I live in Australia, and while I’ve spent many days at the coast in my life, this is not the same as living on an island. You couldn’t walk around Australia, unless you had half a lifetime.

So when we found out we were moving to Fiji for three years, I knew that this would help me write the book. It would give me an understanding of what it’s like to live on an island, and what it’s like to circumnavigate that island.

We stayed on a number of small islands while we were there. Our favourites are the less ‘multi-national’ type ones, like Cagalai (pronounced Thangali), Leleuvia and Naigani (pronounced Naingani). The first two were easily circumnavigated, and there is something very fulfilling about walking the whole way around an island.

Pretty islands

I used this feeling in the novel. Most of the young women who set out from their home communities in Walking the Tree stop along the way, and make a new home. They live there for many years but then many of them are compelled to walk back to their birth communities.

I already knew I wanted this to occur, thinking about the many people around the world who live elsewhere but then feel a great desire for ‘home’ after many years. But circling those islands gave me a sense of how it feels to complete the circle, and how it would feel not to complete that circle.

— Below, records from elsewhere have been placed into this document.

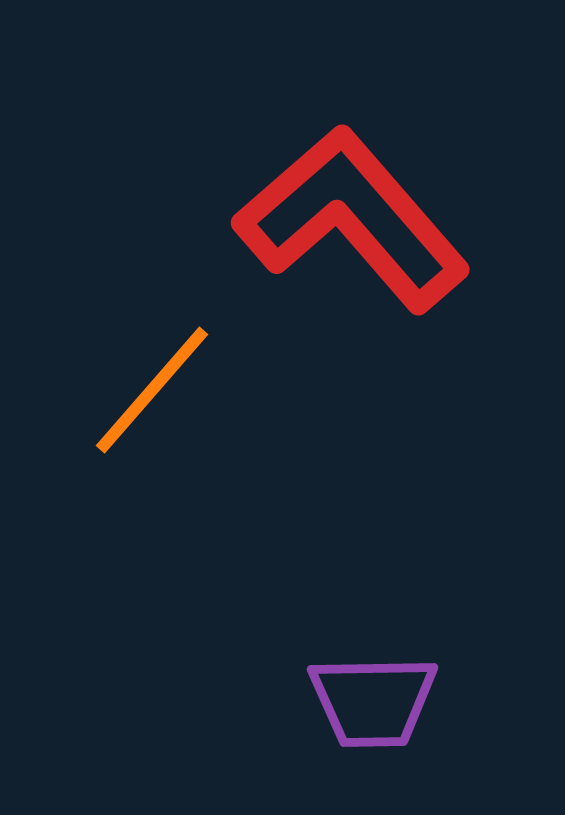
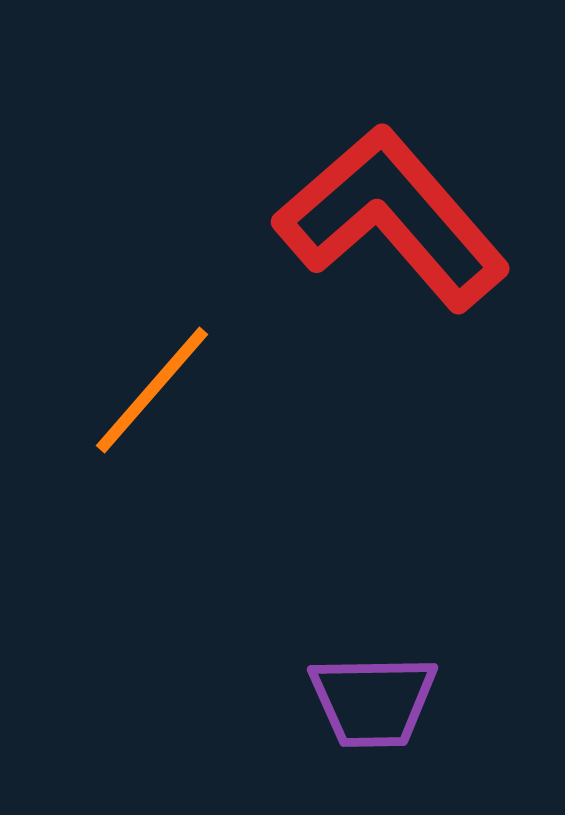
red L-shape: moved 40 px right, 1 px up
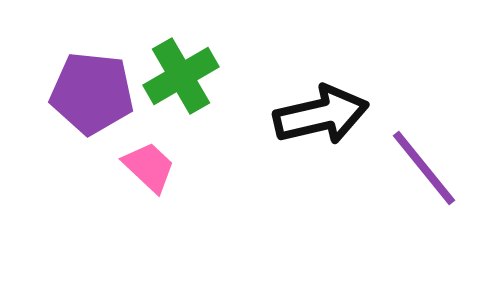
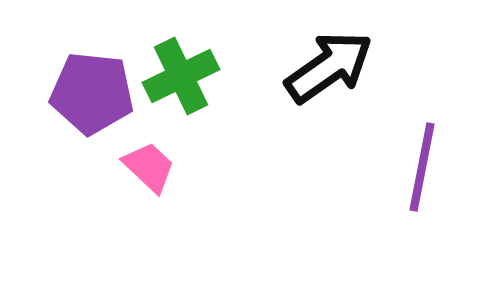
green cross: rotated 4 degrees clockwise
black arrow: moved 8 px right, 48 px up; rotated 22 degrees counterclockwise
purple line: moved 2 px left, 1 px up; rotated 50 degrees clockwise
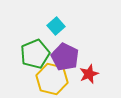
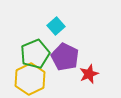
yellow hexagon: moved 22 px left; rotated 20 degrees clockwise
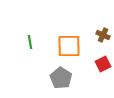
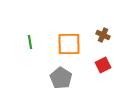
orange square: moved 2 px up
red square: moved 1 px down
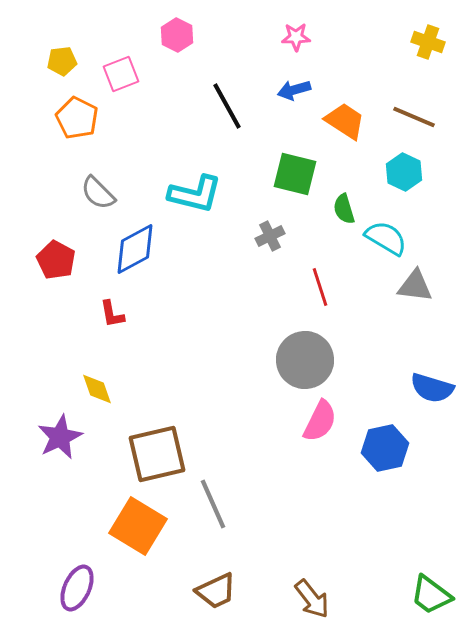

Whenever we stayed on an island I took many photos and notes of how the water looked, the sand, the vegetation. I felt the sense of isolation and I understood that the people who live on the islands are not often compelled to leave. Again, it’s the sense of completeness, of being whole, you feel when you live in such a place.

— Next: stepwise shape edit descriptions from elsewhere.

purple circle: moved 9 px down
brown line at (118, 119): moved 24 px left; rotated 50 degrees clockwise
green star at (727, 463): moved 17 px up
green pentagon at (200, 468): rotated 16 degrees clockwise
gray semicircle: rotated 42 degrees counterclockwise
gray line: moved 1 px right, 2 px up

One experience I had which made it, mood-wise, into the novel, was the time I was abandoned for less than 30 minutes.

We’d gone out to the deep sea for snorkeling. It was a small boat, with about 15 passengers. The boat dropped us variously about the place, and we drifted, and the boat drifted too. At one stage, I felt that even if I called, he wouldn’t hear me.

But he knew what he was doing, and we were all collected.

The Boats

On the way back, he stopped to let us climb onto a very small island, maybe 100 metres in diameter. I think he said there had been families living here once and there was small evidence of that; some rusty tin cans, a deeper hole right in the centre of the island. My friend and I, fascinated, looked in detail at the things left behind, as did another couple of people.

When we looked up, we were the only ones still on the island.

The boat was taking off with everybody else on board.

“We’ll come back,” the driver called. One man onboard held up a fishing line.

“Fishing!” he said, which explained nothing.

The Deserted Island

There was no shelter on the island; none at all. We had water bottles, which were almost empty. There was no vegetation bar some stringy bushes. It was really, really hot.

The four of us sank into the water to keep cool, and we kept calm by talking about how we would build a fire, how we’d catch fish, how we’d find water, if, you know, this was real and we had been abandoned.

It was 30 minutes before they returned. The arrogant fisherman had nothing, which meant we had to drive slowly home for him to find fish. We were sunburnt and thirsty.

That experience, that sense that I was alone and that there was nothing else in the world; that, I used in the book as well.